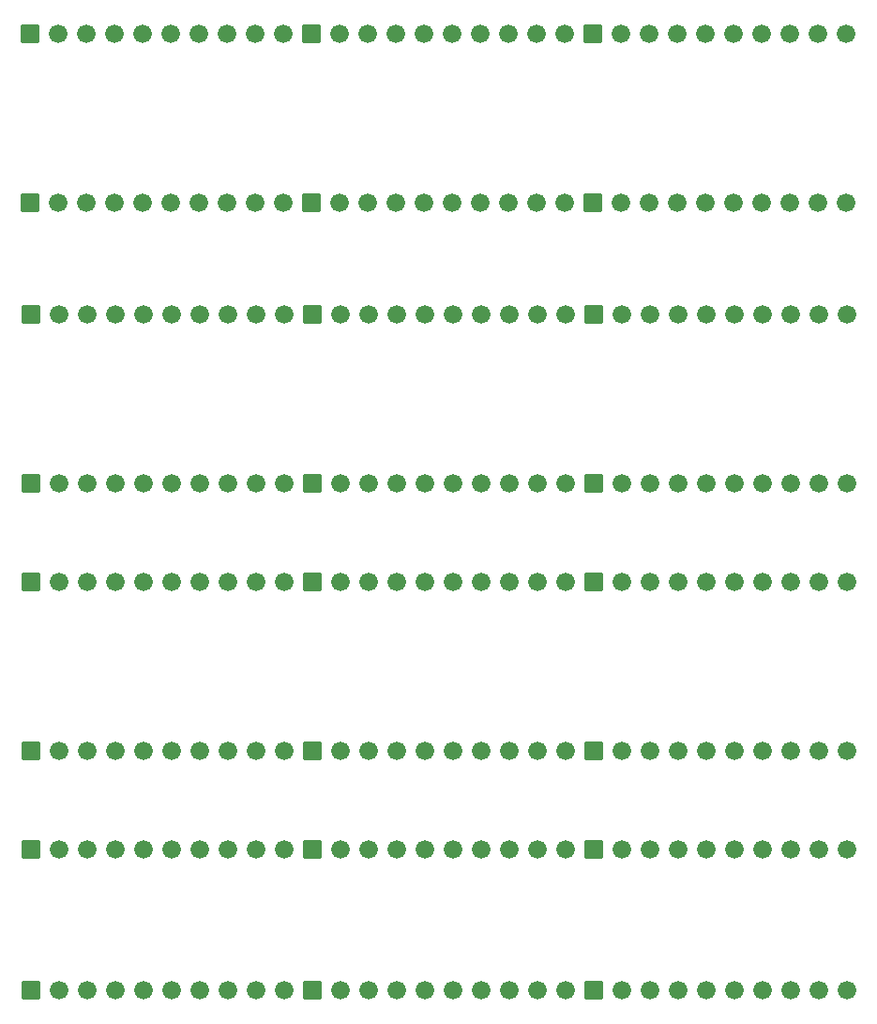
<source format=gbs>
G04 Layer: BottomSolderMaskLayer*
G04 EasyEDA v6.5.22, 2023-04-04 18:07:08*
G04 a67cddfb3fce44daa9051d46cbbcc19f,10*
G04 Gerber Generator version 0.2*
G04 Scale: 100 percent, Rotated: No, Reflected: No *
G04 Dimensions in inches *
G04 leading zeros omitted , absolute positions ,3 integer and 6 decimal *
%FSLAX36Y36*%
%MOIN*%

%AMMACRO1*1,1,$1,$2,$3*1,1,$1,$4,$5*1,1,$1,0-$2,0-$3*1,1,$1,0-$4,0-$5*20,1,$1,$2,$3,$4,$5,0*20,1,$1,$4,$5,0-$2,0-$3,0*20,1,$1,0-$2,0-$3,0-$4,0-$5,0*20,1,$1,0-$4,0-$5,$2,$3,0*4,1,4,$2,$3,$4,$5,0-$2,0-$3,0-$4,0-$5,$2,$3,0*%
%ADD10C,0.0660*%
%ADD11MACRO1,0.004X-0.031X0.031X0.031X0.031*%

%LPD*%
D10*
G01*
X2453140Y2603139D03*
G01*
X2353140Y2603139D03*
G01*
X2253140Y2603139D03*
G01*
X2153140Y2603139D03*
G01*
X2053140Y2603139D03*
G01*
X1953140Y2603139D03*
G01*
X1853140Y2603139D03*
G01*
X1753140Y2603139D03*
G01*
X1653140Y2603139D03*
D11*
G01*
X1553143Y2603143D03*
D10*
G01*
X2453140Y2003139D03*
G01*
X2353140Y2003139D03*
G01*
X2253140Y2003139D03*
G01*
X2153140Y2003139D03*
G01*
X2053140Y2003139D03*
G01*
X1953140Y2003139D03*
G01*
X1853140Y2003139D03*
G01*
X1753140Y2003139D03*
G01*
X1653140Y2003139D03*
D11*
G01*
X1553143Y2003143D03*
D10*
G01*
X1453149Y1653139D03*
G01*
X1353149Y1653139D03*
G01*
X1253149Y1653139D03*
G01*
X1153149Y1653139D03*
G01*
X1053149Y1653139D03*
G01*
X953149Y1653139D03*
G01*
X853149Y1653139D03*
G01*
X753150Y1653139D03*
G01*
X653150Y1653139D03*
D11*
G01*
X553145Y1653144D03*
D10*
G01*
X1453149Y1053150D03*
G01*
X1353149Y1053150D03*
G01*
X1253149Y1053150D03*
G01*
X1153149Y1053150D03*
G01*
X1053149Y1053150D03*
G01*
X953149Y1053150D03*
G01*
X853149Y1053150D03*
G01*
X753150Y1053150D03*
G01*
X653150Y1053150D03*
D11*
G01*
X553145Y1053145D03*
D10*
G01*
X2453140Y1653139D03*
G01*
X2353140Y1653139D03*
G01*
X2253140Y1653139D03*
G01*
X2153140Y1653139D03*
G01*
X2053140Y1653139D03*
G01*
X1953140Y1653139D03*
G01*
X1853140Y1653139D03*
G01*
X1753140Y1653139D03*
G01*
X1653140Y1653139D03*
D11*
G01*
X1553143Y1653144D03*
D10*
G01*
X2453140Y1053150D03*
G01*
X2353140Y1053150D03*
G01*
X2253140Y1053150D03*
G01*
X2153140Y1053150D03*
G01*
X2053140Y1053150D03*
G01*
X1953140Y1053150D03*
G01*
X1853140Y1053150D03*
G01*
X1753140Y1053150D03*
G01*
X1653140Y1053150D03*
D11*
G01*
X1553143Y1053145D03*
D10*
G01*
X3453140Y1653139D03*
G01*
X3353140Y1653139D03*
G01*
X3253140Y1653139D03*
G01*
X3153140Y1653139D03*
G01*
X3053140Y1653139D03*
G01*
X2953140Y1653139D03*
G01*
X2853140Y1653139D03*
G01*
X2753140Y1653139D03*
G01*
X2653140Y1653139D03*
D11*
G01*
X2553142Y1653144D03*
D10*
G01*
X3453140Y1053150D03*
G01*
X3353140Y1053150D03*
G01*
X3253140Y1053150D03*
G01*
X3153140Y1053150D03*
G01*
X3053140Y1053150D03*
G01*
X2953140Y1053150D03*
G01*
X2853140Y1053150D03*
G01*
X2753140Y1053150D03*
G01*
X2653140Y1053150D03*
D11*
G01*
X2553142Y1053145D03*
D10*
G01*
X1453149Y2603139D03*
G01*
X1353149Y2603139D03*
G01*
X1253149Y2603139D03*
G01*
X1153149Y2603139D03*
G01*
X1053149Y2603139D03*
G01*
X953149Y2603139D03*
G01*
X853149Y2603139D03*
G01*
X753150Y2603139D03*
G01*
X653150Y2603139D03*
D11*
G01*
X553145Y2603143D03*
D10*
G01*
X1453149Y2003139D03*
G01*
X1353149Y2003139D03*
G01*
X1253149Y2003139D03*
G01*
X1153149Y2003139D03*
G01*
X1053149Y2003139D03*
G01*
X953149Y2003139D03*
G01*
X853149Y2003139D03*
G01*
X753150Y2003139D03*
G01*
X653150Y2003139D03*
D11*
G01*
X553145Y2003143D03*
D10*
G01*
X3453140Y2603139D03*
G01*
X3353140Y2603139D03*
G01*
X3253140Y2603139D03*
G01*
X3153140Y2603139D03*
G01*
X3053140Y2603139D03*
G01*
X2953140Y2603139D03*
G01*
X2853140Y2603139D03*
G01*
X2753140Y2603139D03*
G01*
X2653140Y2603139D03*
D11*
G01*
X2553142Y2603143D03*
D10*
G01*
X3453140Y2003139D03*
G01*
X3353140Y2003139D03*
G01*
X3253140Y2003139D03*
G01*
X3153140Y2003139D03*
G01*
X3053140Y2003139D03*
G01*
X2953140Y2003139D03*
G01*
X2853140Y2003139D03*
G01*
X2753140Y2003139D03*
G01*
X2653140Y2003139D03*
D11*
G01*
X2553142Y2003143D03*
D10*
G01*
X1453149Y703150D03*
G01*
X1353149Y703150D03*
G01*
X1253149Y703150D03*
G01*
X1153149Y703150D03*
G01*
X1053149Y703150D03*
G01*
X953149Y703150D03*
G01*
X853149Y703150D03*
G01*
X753150Y703150D03*
G01*
X653150Y703150D03*
D11*
G01*
X553145Y703146D03*
D10*
G01*
X1453149Y203150D03*
G01*
X1353149Y203150D03*
G01*
X1253149Y203150D03*
G01*
X1153149Y203150D03*
G01*
X1053149Y203150D03*
G01*
X953149Y203150D03*
G01*
X853149Y203150D03*
G01*
X753150Y203150D03*
G01*
X653150Y203150D03*
D11*
G01*
X553145Y203148D03*
D10*
G01*
X2453140Y703150D03*
G01*
X2353140Y703150D03*
G01*
X2253140Y703150D03*
G01*
X2153140Y703150D03*
G01*
X2053140Y703150D03*
G01*
X1953140Y703150D03*
G01*
X1853140Y703150D03*
G01*
X1753140Y703150D03*
G01*
X1653140Y703150D03*
D11*
G01*
X1553143Y703146D03*
D10*
G01*
X2453140Y203150D03*
G01*
X2353140Y203150D03*
G01*
X2253140Y203150D03*
G01*
X2153140Y203150D03*
G01*
X2053140Y203150D03*
G01*
X1953140Y203150D03*
G01*
X1853140Y203150D03*
G01*
X1753140Y203150D03*
G01*
X1653140Y203150D03*
D11*
G01*
X1553143Y203148D03*
D10*
G01*
X3453140Y703150D03*
G01*
X3353140Y703150D03*
G01*
X3253140Y703150D03*
G01*
X3153140Y703150D03*
G01*
X3053140Y703150D03*
G01*
X2953140Y703150D03*
G01*
X2853140Y703150D03*
G01*
X2753140Y703150D03*
G01*
X2653140Y703150D03*
D11*
G01*
X2553142Y703146D03*
D10*
G01*
X3453140Y203150D03*
G01*
X3353140Y203150D03*
G01*
X3253140Y203150D03*
G01*
X3153140Y203150D03*
G01*
X3053140Y203150D03*
G01*
X2953140Y203150D03*
G01*
X2853140Y203150D03*
G01*
X2753140Y203150D03*
G01*
X2653140Y203150D03*
D11*
G01*
X2553142Y203148D03*
D10*
G01*
X1450000Y3599989D03*
G01*
X1350000Y3599989D03*
G01*
X1250000Y3599989D03*
G01*
X1150000Y3599989D03*
G01*
X1050000Y3599989D03*
G01*
X950000Y3599989D03*
G01*
X850000Y3599989D03*
G01*
X750000Y3599989D03*
G01*
X650000Y3599989D03*
D11*
G01*
X549998Y3599992D03*
D10*
G01*
X1450000Y2999989D03*
G01*
X1350000Y2999989D03*
G01*
X1250000Y2999989D03*
G01*
X1150000Y2999989D03*
G01*
X1050000Y2999989D03*
G01*
X950000Y2999989D03*
G01*
X850000Y2999989D03*
G01*
X750000Y2999989D03*
G01*
X650000Y2999989D03*
D11*
G01*
X549998Y2999993D03*
D10*
G01*
X2450000Y3599989D03*
G01*
X2350000Y3599989D03*
G01*
X2250000Y3599989D03*
G01*
X2150000Y3599989D03*
G01*
X2050000Y3599989D03*
G01*
X1950000Y3599989D03*
G01*
X1850000Y3599989D03*
G01*
X1750000Y3599989D03*
G01*
X1650000Y3599989D03*
D11*
G01*
X1549995Y3599992D03*
D10*
G01*
X2450000Y2999989D03*
G01*
X2350000Y2999989D03*
G01*
X2250000Y2999989D03*
G01*
X2150000Y2999989D03*
G01*
X2050000Y2999989D03*
G01*
X1950000Y2999989D03*
G01*
X1850000Y2999989D03*
G01*
X1750000Y2999989D03*
G01*
X1650000Y2999989D03*
D11*
G01*
X1549995Y2999993D03*
D10*
G01*
X3449989Y3599989D03*
G01*
X3349989Y3599989D03*
G01*
X3249989Y3599989D03*
G01*
X3149989Y3599989D03*
G01*
X3049989Y3599989D03*
G01*
X2949989Y3599989D03*
G01*
X2849989Y3599989D03*
G01*
X2749989Y3599989D03*
G01*
X2649989Y3599989D03*
D11*
G01*
X2549994Y3599992D03*
D10*
G01*
X3449989Y2999989D03*
G01*
X3349989Y2999989D03*
G01*
X3249989Y2999989D03*
G01*
X3149989Y2999989D03*
G01*
X3049989Y2999989D03*
G01*
X2949989Y2999989D03*
G01*
X2849989Y2999989D03*
G01*
X2749989Y2999989D03*
G01*
X2649989Y2999989D03*
D11*
G01*
X2549994Y2999993D03*
M02*

</source>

☆ ☆ ☆ ☆ ☆ ☆ ☆

** Assignment **
Lines from the one containing "X2050000Y2999989D03*" to the last line above, both included: copy these exactly and write nothing else.

** Exercise solution **
X2050000Y2999989D03*
G01*
X1950000Y2999989D03*
G01*
X1850000Y2999989D03*
G01*
X1750000Y2999989D03*
G01*
X1650000Y2999989D03*
D11*
G01*
X1549995Y2999993D03*
D10*
G01*
X3449989Y3599989D03*
G01*
X3349989Y3599989D03*
G01*
X3249989Y3599989D03*
G01*
X3149989Y3599989D03*
G01*
X3049989Y3599989D03*
G01*
X2949989Y3599989D03*
G01*
X2849989Y3599989D03*
G01*
X2749989Y3599989D03*
G01*
X2649989Y3599989D03*
D11*
G01*
X2549994Y3599992D03*
D10*
G01*
X3449989Y2999989D03*
G01*
X3349989Y2999989D03*
G01*
X3249989Y2999989D03*
G01*
X3149989Y2999989D03*
G01*
X3049989Y2999989D03*
G01*
X2949989Y2999989D03*
G01*
X2849989Y2999989D03*
G01*
X2749989Y2999989D03*
G01*
X2649989Y2999989D03*
D11*
G01*
X2549994Y2999993D03*
M02*

</source>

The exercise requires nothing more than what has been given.